Бретт отвернулся от скорбного места и молчаливо принял соболезнования небольшой группы горожан, пришедших на траурную церемонию. За многие годы он так и не смог понять, почему его мать не уехала из города вместе с ним. Синтию никогда не игнорировали, как его, но все же ее принимали не слишком искренне и радушно в домах со старыми устоями. И это несмотря на то, что она учила детей из этих семейств в старших классах и вникала во все их проблемы. К ней все равно относились с пристрастием и без конца давали понять, что она не их круга. Да и сейчас на кладбище собралось не больше двадцати человек. А хоронили бы кого-нибудь другого, сюда пришли бы толпы оплакивающих.
Подавив в себе раздражение, возникшее при этой мысли, Бретт направился к машине. Он больше не мог видеть могилу матери, засыпанную землей. Теперь когда Синтия умерла, ему, вероятно, и вовсе нет смысла оставаться в Конуэе. Он прекрасно почувствовал напряжение горожан в связи с его приездом, хотя они и старались продемонстрировать свое равнодушие.
Блеск длинных волос на солнце неожиданно привлек его внимание. И он с мучением, близким к наслаждению, прикрыл глаза. Солнечный свет, заставивший светиться эти темные волосы золотом, помог его мыслям вернуться на двенадцать лет назад. Бретт знал точно, какие эти волосы на ощупь и кому принадлежит этот необычный оттенок темно-синих глаз. Те же глаза — но на двенадцать лет моложе — так же заставляли его цепенеть, и вот сейчас они смотрят на него, наполненные состраданием. Бретт замер, очарованный этим видением. Но затем не без усилия взял себя в руки. Осторожно! Эта женщина, так неожиданно выплывающая из его прошлого, может войти в его настоящее. И хотя она шла к нему с некой царственной отчужденностью, он все же вновь почувствовал ее особую прелесть.

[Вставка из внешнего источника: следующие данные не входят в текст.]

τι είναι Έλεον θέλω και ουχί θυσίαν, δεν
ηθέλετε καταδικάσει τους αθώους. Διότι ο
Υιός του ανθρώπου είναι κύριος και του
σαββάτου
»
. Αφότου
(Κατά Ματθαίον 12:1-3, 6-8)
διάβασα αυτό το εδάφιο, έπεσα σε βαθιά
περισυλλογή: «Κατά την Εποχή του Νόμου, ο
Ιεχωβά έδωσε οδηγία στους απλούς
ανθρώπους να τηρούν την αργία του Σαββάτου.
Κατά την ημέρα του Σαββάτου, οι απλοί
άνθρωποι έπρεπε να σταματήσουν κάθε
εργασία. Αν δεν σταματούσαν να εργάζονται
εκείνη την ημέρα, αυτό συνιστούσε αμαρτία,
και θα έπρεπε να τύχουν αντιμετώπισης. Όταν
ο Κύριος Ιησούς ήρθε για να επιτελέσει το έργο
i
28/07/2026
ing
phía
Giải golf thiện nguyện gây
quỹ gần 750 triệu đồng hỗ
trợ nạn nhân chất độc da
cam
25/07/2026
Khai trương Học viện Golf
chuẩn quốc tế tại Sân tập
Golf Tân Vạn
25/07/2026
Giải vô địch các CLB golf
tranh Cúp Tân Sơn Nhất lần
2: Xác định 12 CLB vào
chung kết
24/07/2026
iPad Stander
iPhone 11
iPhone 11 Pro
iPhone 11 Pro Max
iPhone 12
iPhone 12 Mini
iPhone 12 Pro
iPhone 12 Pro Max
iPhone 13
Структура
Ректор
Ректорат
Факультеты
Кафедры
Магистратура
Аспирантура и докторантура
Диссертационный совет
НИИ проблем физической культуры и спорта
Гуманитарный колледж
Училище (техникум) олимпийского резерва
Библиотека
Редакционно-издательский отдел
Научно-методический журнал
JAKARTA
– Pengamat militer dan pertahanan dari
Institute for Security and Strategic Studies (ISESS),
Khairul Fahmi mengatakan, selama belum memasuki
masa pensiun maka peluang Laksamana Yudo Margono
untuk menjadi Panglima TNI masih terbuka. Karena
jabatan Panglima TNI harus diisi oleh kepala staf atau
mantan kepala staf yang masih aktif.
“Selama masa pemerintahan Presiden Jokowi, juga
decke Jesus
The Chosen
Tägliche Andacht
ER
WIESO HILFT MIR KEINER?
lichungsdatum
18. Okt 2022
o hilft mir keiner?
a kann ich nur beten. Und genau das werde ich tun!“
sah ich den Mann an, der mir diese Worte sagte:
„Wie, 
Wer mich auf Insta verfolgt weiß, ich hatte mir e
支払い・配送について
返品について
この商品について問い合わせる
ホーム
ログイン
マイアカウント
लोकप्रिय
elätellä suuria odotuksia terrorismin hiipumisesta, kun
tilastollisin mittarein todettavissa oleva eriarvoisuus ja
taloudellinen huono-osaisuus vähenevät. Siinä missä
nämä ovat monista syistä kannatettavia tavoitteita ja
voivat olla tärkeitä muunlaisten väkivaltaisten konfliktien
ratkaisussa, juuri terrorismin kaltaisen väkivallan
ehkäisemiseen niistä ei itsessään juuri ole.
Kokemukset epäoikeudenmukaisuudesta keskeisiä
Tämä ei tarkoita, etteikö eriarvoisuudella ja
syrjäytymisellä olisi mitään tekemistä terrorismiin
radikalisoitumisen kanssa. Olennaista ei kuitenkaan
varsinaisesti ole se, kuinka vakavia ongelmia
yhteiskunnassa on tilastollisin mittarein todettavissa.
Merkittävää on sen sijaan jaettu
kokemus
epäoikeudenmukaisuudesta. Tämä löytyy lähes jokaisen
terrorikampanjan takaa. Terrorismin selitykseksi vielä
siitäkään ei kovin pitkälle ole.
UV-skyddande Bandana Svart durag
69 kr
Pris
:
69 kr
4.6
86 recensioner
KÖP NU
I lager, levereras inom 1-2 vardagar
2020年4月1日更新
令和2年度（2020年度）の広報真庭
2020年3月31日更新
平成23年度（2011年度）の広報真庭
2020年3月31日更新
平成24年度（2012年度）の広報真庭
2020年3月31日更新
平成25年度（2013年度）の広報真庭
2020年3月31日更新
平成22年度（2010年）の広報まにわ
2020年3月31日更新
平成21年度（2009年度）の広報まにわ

Фиби Стефансен не обладала тем типом женской красоты, который известен всем и каждому по обложкам многочисленных модных журналов. Но любого мужчину, не только Бретта, в ней привлекала ненавязчивая утонченность. Она была невысокого роста, стройная. Ее лицо с прямым носом и широко расставленными глазами могло показаться вполне заурядным, но только не губы, нежным цветком выделявшиеся на ее лице. Бретту даже вспомнилось и то, что они издавали слабый аромат клубники. Больше всего в ней он любил эти губы, особенно когда они смеялись, пусть даже над ним.
Приветливо улыбаясь, Фиби Стефансен подошла к нему, и он с нетерпением ждал, что она скажет. Когда-то она произнесла такие слова, которые он не мог забыть все эти двенадцать лет. Тогда она сказала, что ненавидит темноту перед своим домом, и попросила покрепче обнять и поцеловать ее, как будто бы потому, что они не скоро еще увидятся. Эти ее слова оказались пророческими.